Do you think it is necessary to write additional tests for the parallel sessions? In theory, the parallel mapping behaves exactly like the sequential map_dfr() function and all necessary tests should have been conducted by furrr
That's super. Thanks, @TimBMK. This now looks good to me. I've added a few lines to the vignette documentation too. There is still this text-coverage fail that we need to work out and I will look into next
Okay so it's nothing to do with the secret env variables. It seems there's just some errors being thrown from our #331 test-coverage Action.

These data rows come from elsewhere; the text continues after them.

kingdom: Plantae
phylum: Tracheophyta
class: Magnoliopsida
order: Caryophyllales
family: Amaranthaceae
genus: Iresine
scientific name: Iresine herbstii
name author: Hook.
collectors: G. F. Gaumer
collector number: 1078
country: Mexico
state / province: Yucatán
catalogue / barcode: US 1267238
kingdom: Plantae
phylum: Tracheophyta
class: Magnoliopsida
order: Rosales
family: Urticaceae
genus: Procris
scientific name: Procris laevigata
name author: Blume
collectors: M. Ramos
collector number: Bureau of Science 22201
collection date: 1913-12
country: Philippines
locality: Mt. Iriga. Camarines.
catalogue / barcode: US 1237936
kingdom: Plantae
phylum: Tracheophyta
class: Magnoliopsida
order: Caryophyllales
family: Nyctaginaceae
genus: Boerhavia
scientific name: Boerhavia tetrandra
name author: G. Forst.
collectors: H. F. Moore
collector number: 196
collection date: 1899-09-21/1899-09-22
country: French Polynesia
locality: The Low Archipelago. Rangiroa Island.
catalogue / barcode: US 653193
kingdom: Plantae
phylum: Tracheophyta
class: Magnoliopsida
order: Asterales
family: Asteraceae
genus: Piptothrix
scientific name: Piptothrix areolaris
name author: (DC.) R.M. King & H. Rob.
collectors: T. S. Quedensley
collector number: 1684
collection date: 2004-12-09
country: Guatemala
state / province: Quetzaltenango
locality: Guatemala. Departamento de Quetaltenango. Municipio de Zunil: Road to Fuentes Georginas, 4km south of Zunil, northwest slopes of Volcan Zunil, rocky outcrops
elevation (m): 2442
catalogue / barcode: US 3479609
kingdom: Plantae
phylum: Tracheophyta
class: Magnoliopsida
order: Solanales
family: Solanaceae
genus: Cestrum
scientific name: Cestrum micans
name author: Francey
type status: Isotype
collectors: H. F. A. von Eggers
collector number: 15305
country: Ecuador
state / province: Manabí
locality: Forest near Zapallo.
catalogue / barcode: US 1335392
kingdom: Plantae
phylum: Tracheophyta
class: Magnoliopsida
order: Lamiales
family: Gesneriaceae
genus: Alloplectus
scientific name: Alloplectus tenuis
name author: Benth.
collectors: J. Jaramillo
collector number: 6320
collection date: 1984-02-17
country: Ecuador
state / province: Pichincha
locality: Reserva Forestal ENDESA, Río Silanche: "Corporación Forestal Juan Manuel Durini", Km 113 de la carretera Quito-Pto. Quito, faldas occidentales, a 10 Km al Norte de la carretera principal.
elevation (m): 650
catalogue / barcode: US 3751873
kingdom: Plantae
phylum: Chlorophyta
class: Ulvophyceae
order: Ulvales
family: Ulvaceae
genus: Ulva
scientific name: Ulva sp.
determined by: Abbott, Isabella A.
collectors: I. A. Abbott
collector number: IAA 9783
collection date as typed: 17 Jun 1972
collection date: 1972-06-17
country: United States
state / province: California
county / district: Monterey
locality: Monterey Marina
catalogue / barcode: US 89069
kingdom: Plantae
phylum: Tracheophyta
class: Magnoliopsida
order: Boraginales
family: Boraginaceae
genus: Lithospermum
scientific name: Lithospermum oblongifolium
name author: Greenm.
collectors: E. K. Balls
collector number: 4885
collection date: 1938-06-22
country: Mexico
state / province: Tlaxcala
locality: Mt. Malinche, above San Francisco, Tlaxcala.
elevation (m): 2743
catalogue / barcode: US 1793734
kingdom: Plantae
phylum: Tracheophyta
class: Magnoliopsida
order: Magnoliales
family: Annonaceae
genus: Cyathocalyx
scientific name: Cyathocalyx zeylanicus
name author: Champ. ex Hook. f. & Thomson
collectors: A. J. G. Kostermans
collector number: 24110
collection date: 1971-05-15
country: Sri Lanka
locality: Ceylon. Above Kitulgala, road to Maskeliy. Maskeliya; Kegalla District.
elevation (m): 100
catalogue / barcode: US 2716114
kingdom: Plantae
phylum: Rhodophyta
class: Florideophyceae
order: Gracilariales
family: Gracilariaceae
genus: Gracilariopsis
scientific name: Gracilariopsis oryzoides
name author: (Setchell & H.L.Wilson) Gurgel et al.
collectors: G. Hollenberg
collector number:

@chainsawriot can you see any obvious reason this is happening? The error seems to be related to the ubuntu tests:
The repository 'https://ppa.launchpadcontent.net/cran/travis/ubuntu jammy Release' does not have a Release file.
These should now pass, @TimBMK if you incorporate #366 which just merged into master
I've implemented the upstream changes from Master, but test-coverage is still failing. Any ideas?
Error: Error: Failure in
/home/runner/work/_temp/package/academictwitteR/academictwitteR-tests/testthat.Rout.fail
There are 3 failed test cases; but I can confirm that the current master
also can't pass those tests. Probably the problem is #355
I don't have time to plug #355 ; but I can disable the tests that check for silence.
setwd("tests/testthat"); testthat::test_file("test-hydrate.R", package = "academictwitteR", load_package = "source"); setwd("../../")
I have now merged the disabling of tests waiting for silence #369. Thank you, @chainsawriot
Latest changes (silencing) was merged into this branch, but the test-coverage fail seems to be the same as before
Implementation of furrr parallel processing for bind_tweets. Effectively, this allows for parallel processing when reading in data via bind_tweets, speeding things up especially when it comes to large data.
Changes are minimal, they effectively replace purrr::map_dfr() with furrr::future_map_dfr() in .flat() and set up the required multisession if more than one thread is used. As future_map_dfr() is a drop-in replacement of map_dfr, this should behave exactly the same and be 100% compatible when used on a single thread.
Dependencies parallel (for detectCores()), future (for plan()) and furrr (for future_map_dfr()) are introduced.